The simulate subcommand (adaptive scheduler) and env validate (LND-data reproduction) are still scaffolded -- they will return "not yet implemented."
cosmo-regulus/
├── README.md ← this file
├── LICENSE ← Apache-2.0
├── pyproject.toml
├── docs/
│ ├── architecture.md what's added, how it depends on others
│ ├── prior-art.md what we cite and what we deliberately don't do
│ └── limitations.md page-1 honest list
├── src/cosmo_regulus/
│ ├── env/ measured space dose → per-GPU λ_SEU
│ │ ├── change4_lnd.py Chang'E-4 LND ground-truth parsing
│ │ ├── crater.py LRO CRaTER cross-check
│ │ ├── shielding.py regolith / Al-equivalent attenuation
│ │ └── seu_rate.py (env, shielding, SKU) → λ_SEU
│ ├── policy/ ← contribution #2: adaptive scheduler
│ │ ├── adaptive.py the controller
│ │ ├── primitives.py detection + recovery primitive interfaces
│ │ └── sep_event.py burst-mode escalation
│ ├── economic/ ← contribution #1: economic Pareto
│ │ ├── pareto.py the headline curve builder
│ │ ├── tokens_per_dollar.py cost-per-M-tokens model
│ │ └── shielding_mass.py kg-of-shielding → launched cost
│ └── cli.py
└── tests/
└── test_smoke.py
- Simulation, not flight test. Software bit injection grounded in published cross-sections is not radiation. A real beam test on the target GPU can shift any number by factors.

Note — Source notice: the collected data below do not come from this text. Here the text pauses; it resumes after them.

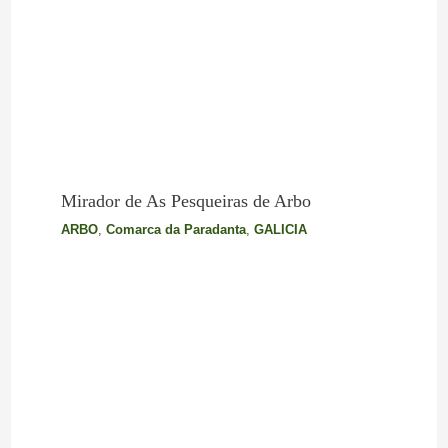
Mirador de As Pesqueiras de Arbo
ARBO
,
Comarca da Paradanta
,
GALICIA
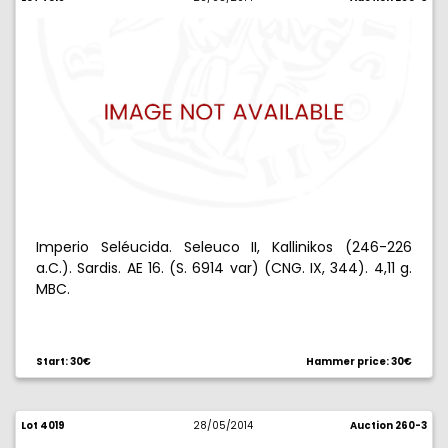
Imperio Seléucida. Seleuco II, Kallinikos (246-226
a.C.). Sardis. AE 16. (S. 6914 var) (CNG. IX, 344). 4,11 g.
MBC.
Start: 30€
Hammer price: 30€
Lot 4019
28/05/2014
Auction 260-3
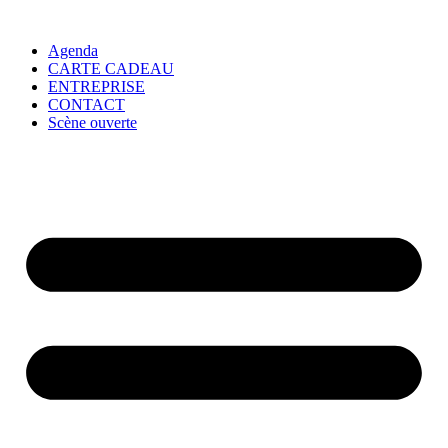
Agenda
CARTE CADEAU
ENTREPRISE
CONTACT
Scène ouverte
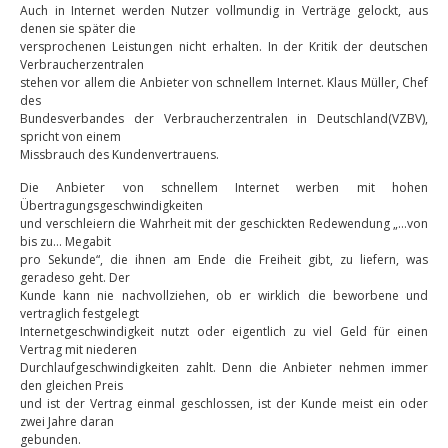
Auch in Internet werden Nutzer vollmundig in Verträge gelockt, aus
denen sie später die
versprochenen Leistungen nicht erhalten. In der Kritik der deutschen
Verbraucherzentralen
stehen vor allem die Anbieter von schnellem Internet. Klaus Müller, Chef
des
Bundesverbandes der Verbraucherzentralen in Deutschland(VZBV),
spricht von einem
Missbrauch des Kundenvertrauens.
Die Anbieter von schnellem Internet werben mit hohen
Übertragungsgeschwindigkeiten
und verschleiern die Wahrheit mit der geschickten Redewendung „…von
bis zu… Megabit
pro Sekunde“, die ihnen am Ende die Freiheit gibt, zu liefern, was
geradeso geht. Der
Kunde kann nie nachvollziehen, ob er wirklich die beworbene und
vertraglich festgelegt
Internetgeschwindigkeit nutzt oder eigentlich zu viel Geld für einen
Vertrag mit niederen
Durchlaufgeschwindigkeiten zahlt. Denn die Anbieter nehmen immer
den gleichen Preis
und ist der Vertrag einmal geschlossen, ist der Kunde meist ein oder
zwei Jahre daran
gebunden.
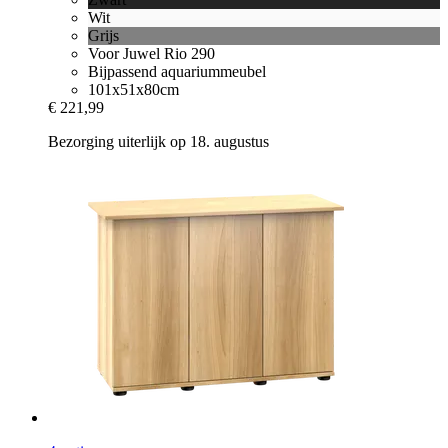
Wit
Grijs
Voor Juwel Rio 290
Bijpassend aquariummeubel
101x51x80cm
€ 221,99
Bezorging uiterlijk op 18. augustus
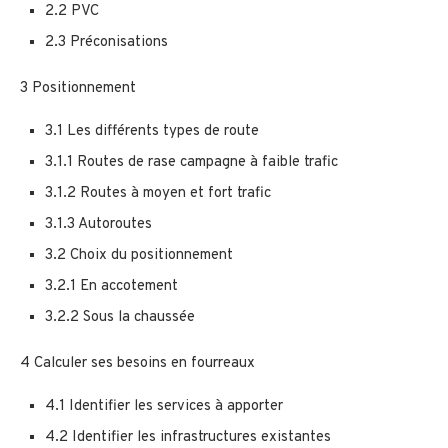
2.2 PVC
2.3 Préconisations
3 Positionnement
3.1 Les différents types de route
3.1.1 Routes de rase campagne à faible trafic
3.1.2 Routes à moyen et fort trafic
3.1.3 Autoroutes
3.2 Choix du positionnement
3.2.1 En accotement
3.2.2 Sous la chaussée
4 Calculer ses besoins en fourreaux
4.1 Identifier les services à apporter
4.2 Identifier les infrastructures existantes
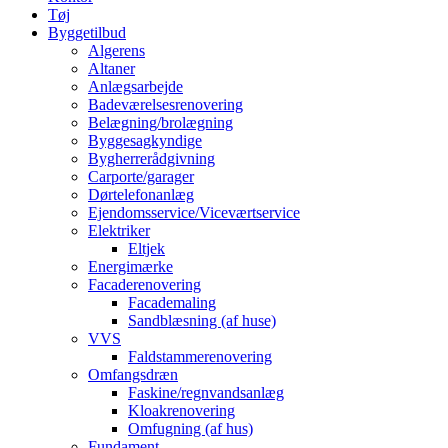
Tøj
Byggetilbud
Algerens
Altaner
Anlægsarbejde
Badeværelsesrenovering
Belægning/brolægning
Byggesagkyndige
Bygherrerådgivning
Carporte/garager
Dørtelefonanlæg
Ejendomsservice/Viceværtservice
Elektriker
Eltjek
Energimærke
Facaderenovering
Facademaling
Sandblæsning (af huse)
VVS
Faldstammerenovering
Omfangsdræn
Faskine/regnvandsanlæg
Kloakrenovering
Omfugning (af hus)
Fundament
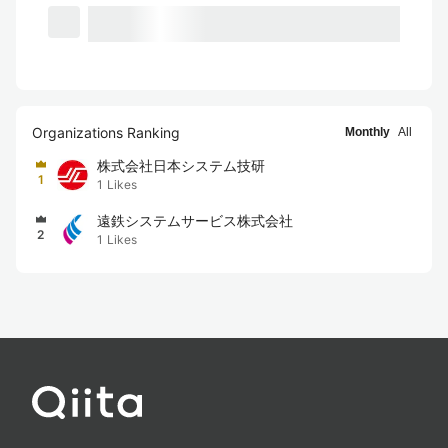
Organizations Ranking
Monthly
All
株式会社日本システム技研
1
1
Likes
遠鉄システムサービス株式会社
2
1
Likes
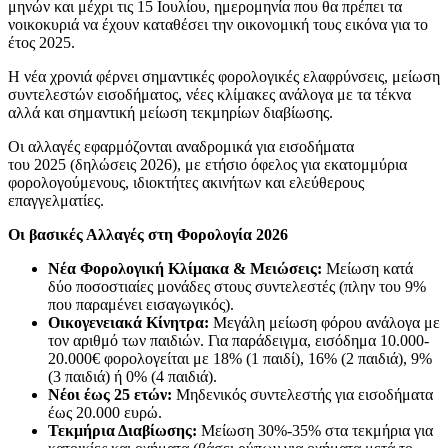
μηνών και μέχρι τις 15 Ιουλίου, ημερομηνία που θα πρέπει τα
νοικοκυριά να έχουν καταθέσει την οικονομική τους εικόνα για το
έτος 2025.
Η νέα χρονιά φέρνει σημαντικές φορολογικές ελαφρύνσεις, μείωση
συντελεστών εισοδήματος, νέες κλίμακες ανάλογα με τα τέκνα
αλλά και σημαντική μείωση τεκμηρίων διαβίωσης.
Οι αλλαγές εφαρμόζονται αναδρομικά για εισοδήματα
του 2025 (δηλώσεις 2026), με ετήσιο όφελος για εκατομμύρια
φορολογούμενους, ιδιοκτήτες ακινήτων και ελεύθερους
επαγγελματίες.
Οι βασικές Αλλαγές στη Φορολογία 2026
Νέα Φορολογική Κλίμακα & Μειώσεις:
Μείωση κατά
δύο ποσοστιαίες μονάδες στους συντελεστές (πλην του 9%
που παραμένει εισαγωγικός).
Οικογενειακά Κίνητρα:
Μεγάλη μείωση φόρου ανάλογα με
τον αριθμό των παιδιών. Για παράδειγμα, εισόδημα 10.000-
20.000€ φορολογείται με 18% (1 παιδί), 16% (2 παιδιά), 9%
(3 παιδιά) ή 0% (4 παιδιά).
Νέοι έως 25 ετών:
Μηδενικός συντελεστής για εισοδήματα
έως 20.000 ευρώ.
Τεκμήρια Διαβίωσης:
Μείωση 30%-35% στα τεκμήρια για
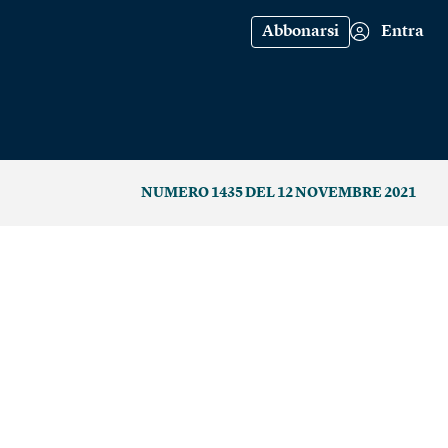
Abbonarsi
Entra
NUMERO 1435 DEL 12 NOVEMBRE 2021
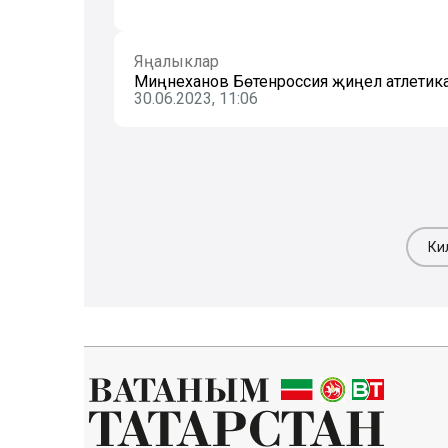
Яңалыклар
Миңнеханов Бөтенроссия җиңел атлетик
30.06.2023, 11:06
Ки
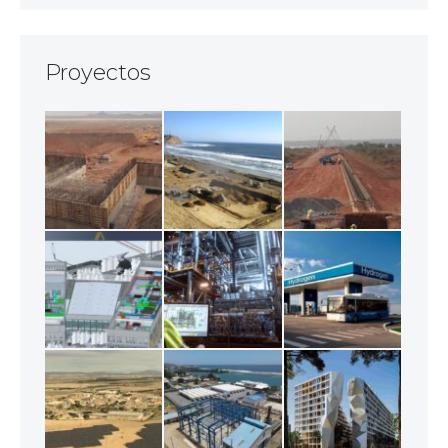
Proyectos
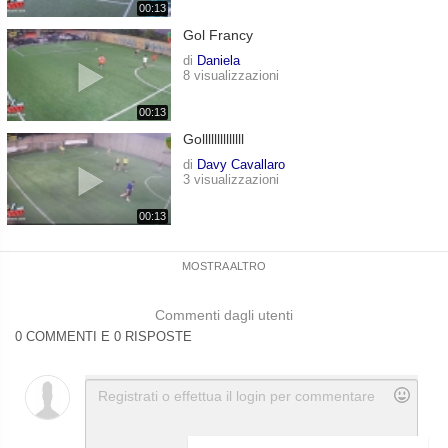
00:13
Gol Francy
di
Daniela
8 visualizzazioni
00:13
Gollllllllllllll
di
Davy Cavallaro
3 visualizzazioni
00:13
MOSTRA ALTRO
Commenti dagli utenti
0 COMMENTI E 0 RISPOSTE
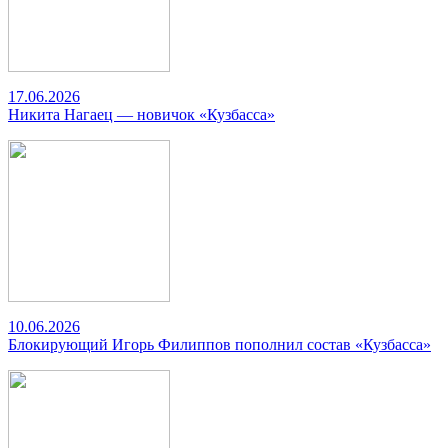
17.06.2026
Никита Нагаец — новичок «Кузбасса»
10.06.2026
Блокирующий Игорь Филиппов пополнил состав «Кузбасса»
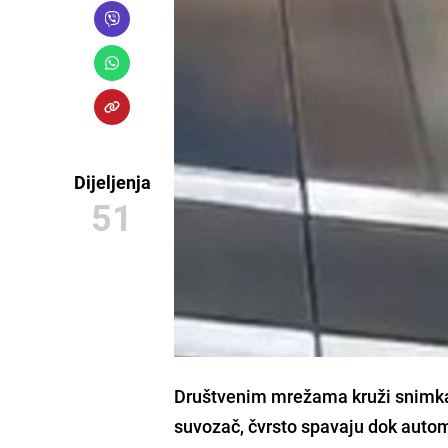
Dijeljenja
51
Društvenim mrežama kruži snimka n
suvozač, čvrsto spavaju dok autom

- HBM only. Compute-unit transient faults (Tensor Cores, register files, instruction cache) not modeled in v0.
- Latch-up not addressed. Hardware-mitigation problem; assumed solved upstream.
Full list: docs/limitations.md.
Apache-2.0. See LICENSE.
Chosen specifically because AGPL would be a poison pill for SpaceX adoption — a commercial proprietary stack cannot inherit the AGPL obligation. Apache-2.0's explicit patent grant matters at scale.
Built as part of a larger lunar program package at ../ (see ../README.md). The economic Pareto curve is what enables the "compute revenue anchors the cascade" thesis in that program; the adaptive scheduler is what makes commercial-GPU lunar compute survivable over a 25-year design life. The parent program is the why; this repo is the how.
Pre-alpha. First end-to-end Pareto pipeline lands at this commit -- see docs/results.md for the v0 numbers. Next rungs: adaptive scheduler (policy/), and grounding the env model in the actual Chang'E-4 LND time series rather than the published aggregate. See docs/architecture.md for the build sequence.